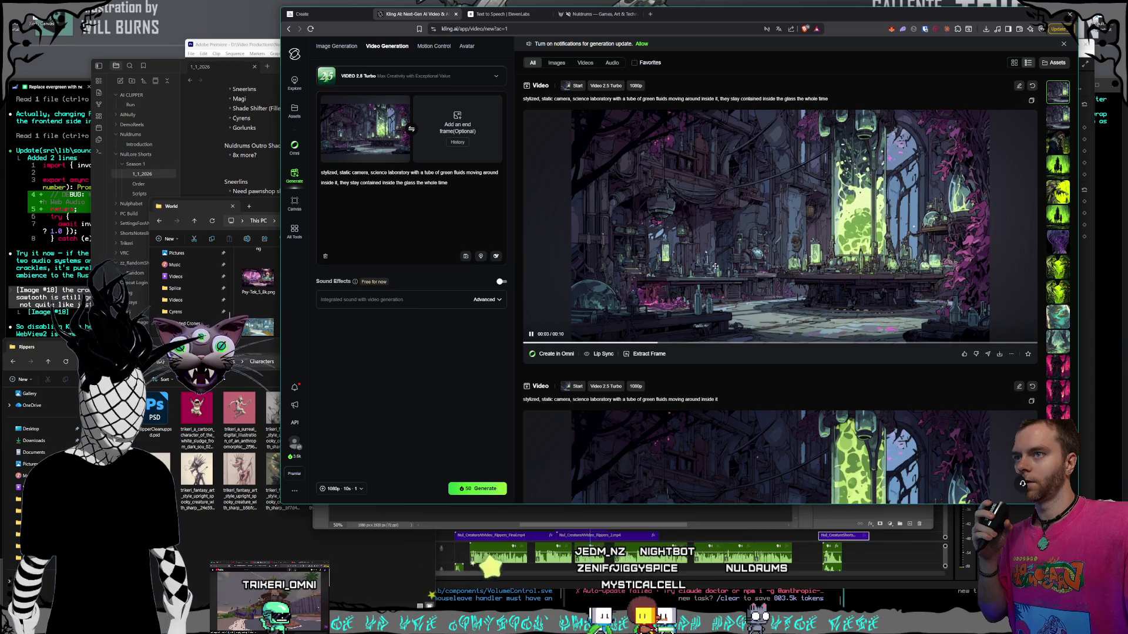
- Capture a still from the existing lab video as the new start frame
key("alt+Tab")
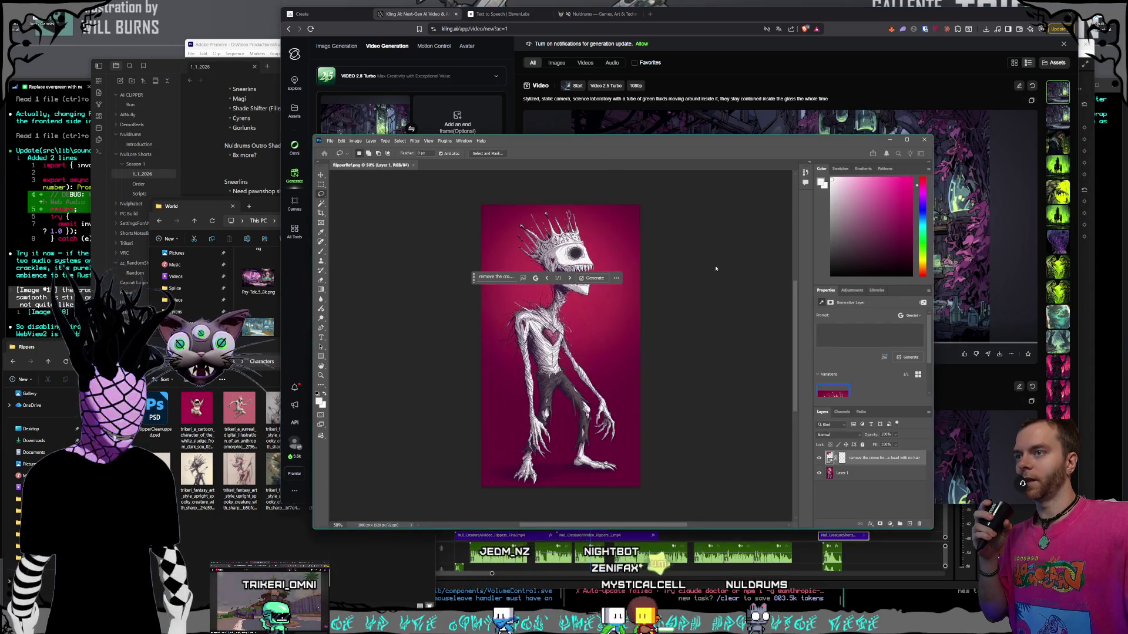
key("alt+Tab")
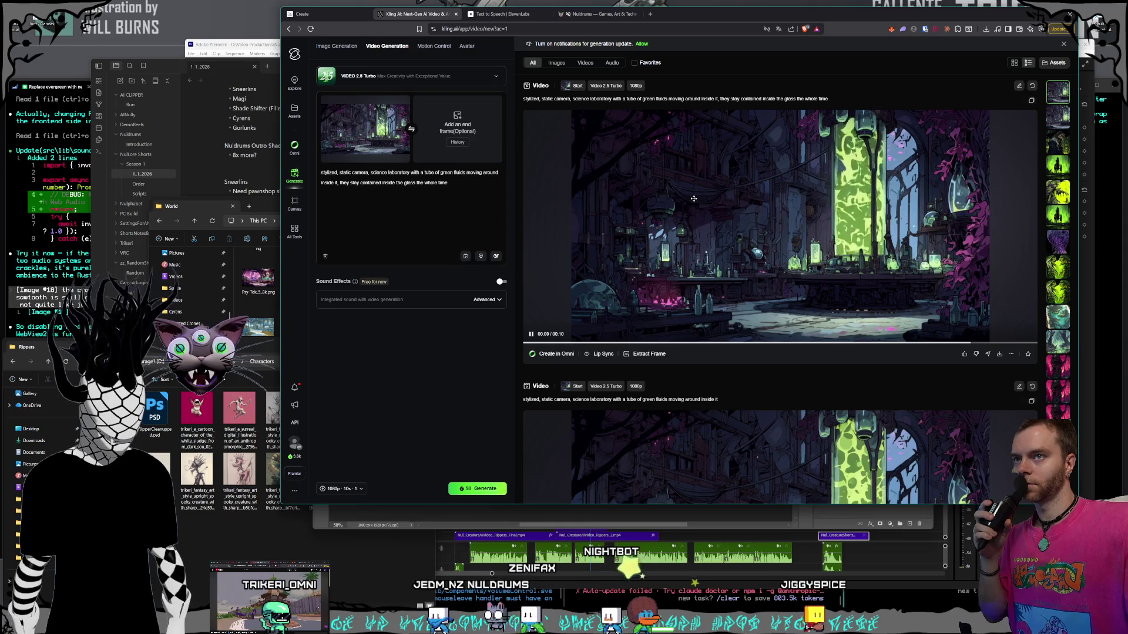
left_click(644, 353)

◇ ◇ ◇ ◇

- **WORK TO BE COMPLETED**:
Reproduce the data exactly, please, and omit its pictures.

- **WRITTEN RESPONSE**:
- Capture a still from the existing lab video as the new start frame
key("alt+Tab")
key("alt+Tab")
left_click(644, 353)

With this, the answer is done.